次に、ベースフィルムの離型層形成面とは反対側に、紫外線遮断層として、2液硬化型紫外線吸収ポリマー(新中村化学製バナレジンUVA−55MHB)、硬化剤として日本ポリウレタン製コロネートLを使用して、紫外線遮断層を形成した。
次に、この紫外線遮断層上に凹凸形成層として、帝国インキ製紫外線硬化性樹脂(UVFIXスクリーンインキ)を使用して、スクリーン印刷により凹凸を形成した。その後、凹凸形成層を形成した面側から紫外線を照射(高圧水銀灯 積算光量800mJ/cm2)して凹凸形成層を架橋硬化し、本発明のインモールド転写箔を得た。
このインモールド転写箔を射出成形用金型内に挿入し、型締めしてPC/ABS樹脂を用いて射出成形した。冷却後、射出成形用金型を開放し、該インモールド転写箔のベースフィルムを離型層とともに成形品から剥離した後、成形品表面に対して、高圧水銀灯を用いて積算光量1000mJ/cm2の紫外線を照射し、ハードコート層を架橋硬化させた。これにより、成形品表面に凹凸を形成しつつ、高い表面強度を有する成形品を得た。
【0042】
<実施例3>
ベースフィルムとしてポリエチレンテレフタレート樹脂フィルムを用い、ベースフィルム上に、紫外線遮断層、メラミン樹脂系離型層、紫外線硬化性のアクリル樹脂系ハードコート層を形成した。ここで、紫外線遮断層としては、2液硬化型紫外線吸収ポリマー(新中村化学製バナレジンUVA−55MHB)、硬化剤として日本ポリウレタン製コロネートLを使用した。離型層、ハードコート層については、実施例1と同様にして形成した。また、この後、印刷層、接着層を実施例1と同様にグラビア印刷法にて形成した。
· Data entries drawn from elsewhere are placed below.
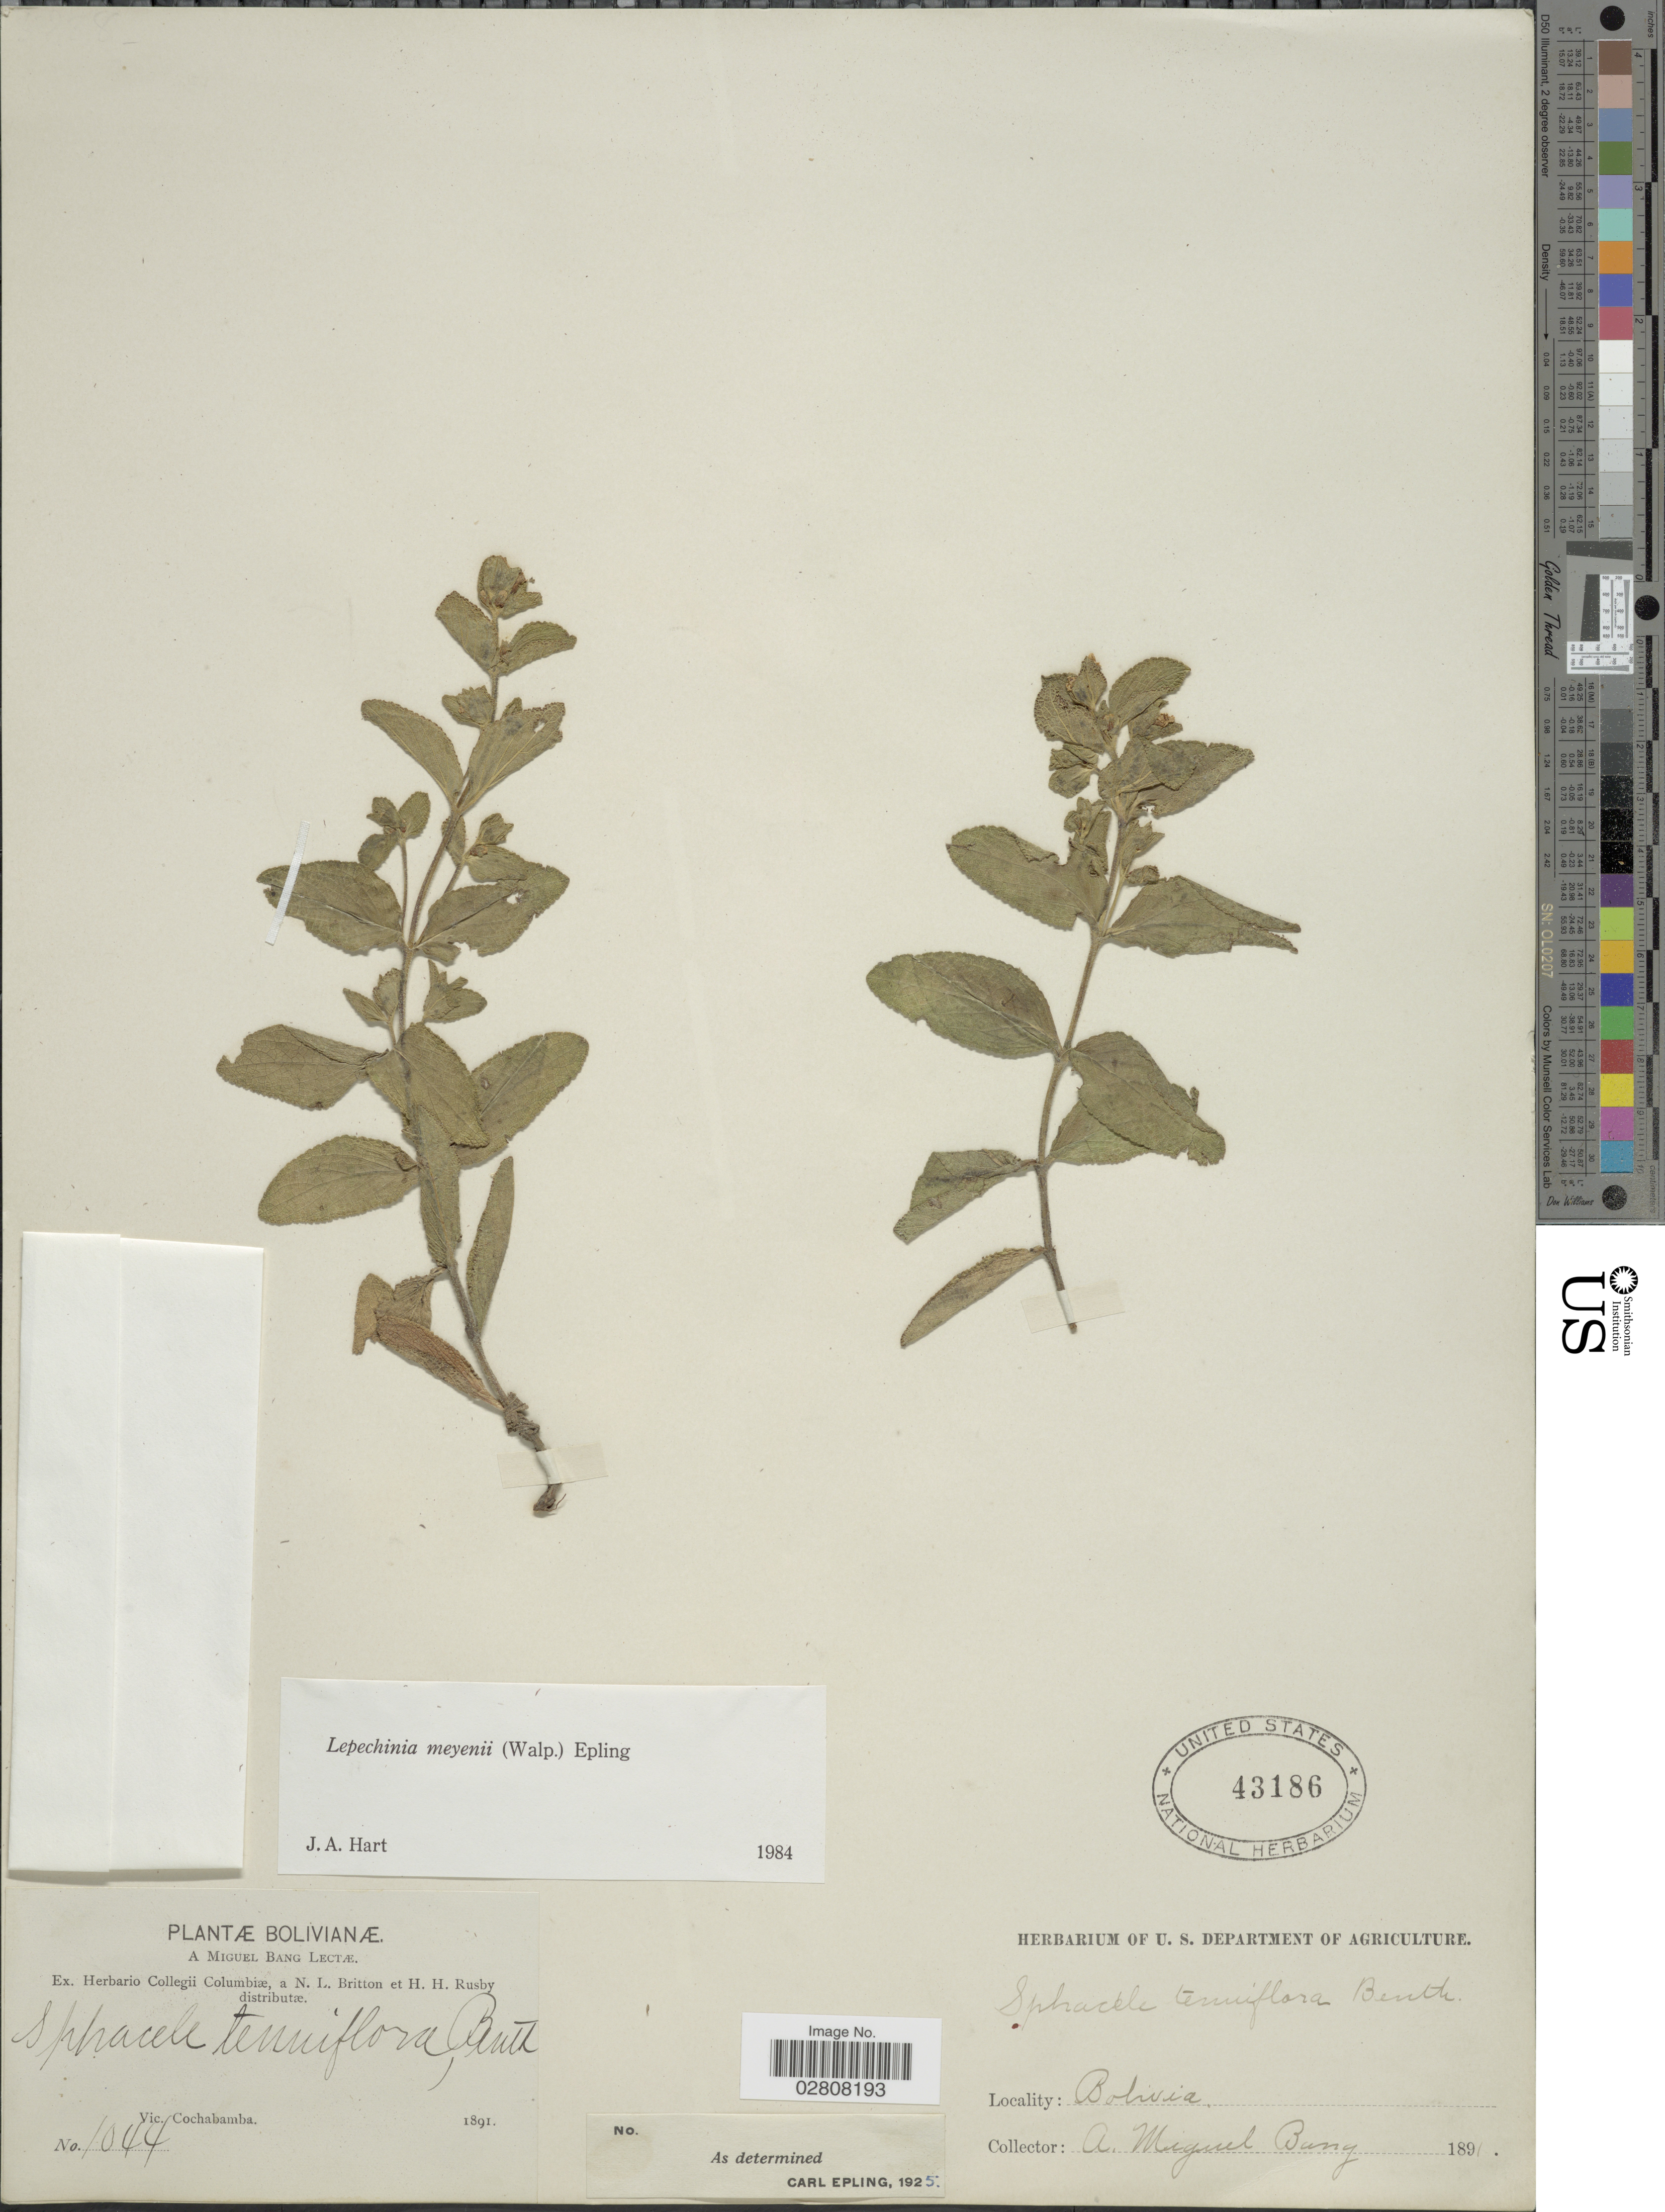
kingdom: Plantae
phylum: Tracheophyta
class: Magnoliopsida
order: Lamiales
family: Lamiaceae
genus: Lepechinia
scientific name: Lepechinia meyenii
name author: (Walp.) Epling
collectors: M. Bang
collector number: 1044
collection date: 1891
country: Bolivia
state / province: Cochabamba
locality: Vic. Cochabamba.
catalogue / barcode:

次に、ベースフィルムの離型層形成面とは反対側に、凹凸形成層として、UVインクジェット法を使用して凹凸を形成した。なお、使用したUVインクジェット装置の紫外線の光源はLEDであり、凹凸形成層を形成した面側から紫外線を照射して凹凸形成層を架橋硬化させた。このようにして、本発明のインモールド転写箔を得た。
このインモールド転写箔を射出成形用金型内に挿入し、型締めしてPC/ABS樹脂を用いて射出成形した。冷却後、射出成形用金型を開放し、該インモールド転写箔のベースフィルムを離型層とともに成形品から剥離した後、成形品表面に対して、高圧水銀灯を用いて積算光量1000mJ/cm2の紫外線を照射し、ハードコート層を架橋硬化させた。これにより、成形品表面に凹凸を形成しつつ、高い表面強度を有する成形品を得た。
【0043】
<比較例1>
ベースフィルムとしてポリエチレンテレフタレート樹脂フィルム(東レ製50T60)を用い、ベースフィルム上にメラミン樹脂系離型層、紫外線硬化性のアクリル樹脂系ハードコート層を形成した後、印刷層としてウレタン系インキ、接着層としてアクリル系樹脂を用いてグラビア印刷法にて各層を形成した。
次に、ベースフィルムの離型層形成面とは反対側に、実施例1と同様にして凹凸形成層を形成し、比較用のインモールド転写箔を得た。
このインモールド転写箔を用いて、実施例1〜3と同様に射出成形、および成形品への紫外線の照射を行ない、比較用の成形品を得た。
この成形品の外観を検査したところ、実施例1〜3では観察されなかった成形品コーナー部のクラックが大きく発生していた。また、成形品の端部では部分的に転写できていない箇所があり、凹凸の転写性も悪いものであった。